Un coche llega a toda prisa con un bidón. La excavadora Caterpillar lleva 24 horas buscando supervivientes sin parar y se ha quedado sin combustible. Iban entonces 52 muertos y 60 rescatados, algunos en estado crítico. También, calculaba, decenas de desaparecidos. Nadie sabe cuantificarlos a ciencia cierta, porque los desplazados del sur del país no siempre comunican a las autoridades su nuevo destino y varias familias los acogían en sus casas.
La parte superior, la más cercana a los operarios, era una sucesión de caras descompuestas. Apenas habían pasado 24 horas y un joven con la mirada perdida confiaba en que sus padres saliesen de entre los escombros con vida. Kamal Hosho, de 61 años, insistía en que quedaban “dos plantas por revisar”, así que no era “nada seguro” que su sobrina, el marido de su sobrina y los tres hijos que tenían en común estuviesen muertos. Le molestaba, de hecho, que en las redes sociales ya estuviesen rezando por ellos. Fuad Al Baba se aferraba, teléfono en mano, a que su hermana (también en el edificio en el momento del ataque israelí) seguía recibiendo sus WhatsApp, aunque no respondiese.

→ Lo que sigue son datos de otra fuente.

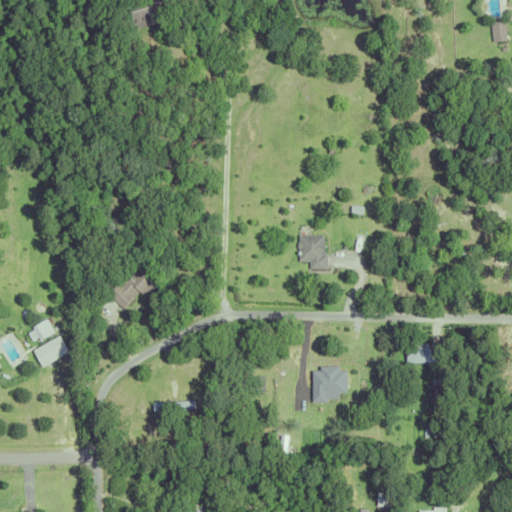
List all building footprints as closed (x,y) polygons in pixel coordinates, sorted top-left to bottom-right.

De repente, se oyen gritos. Los familiares miran expectantes y los sanitarios preparan una camilla y una manta. No harán falta. El cadáver número 53 acaba en una bolsa blanca y se hace el silencio. “Hasta ahora hemos sacado más bien gente normal de la zona. Familias. Si había algún miembro de Hezbolá, sería alguno normal”, dice Qalqas. “No es como que estuviese Nasralá ahí para causar esta masacre”.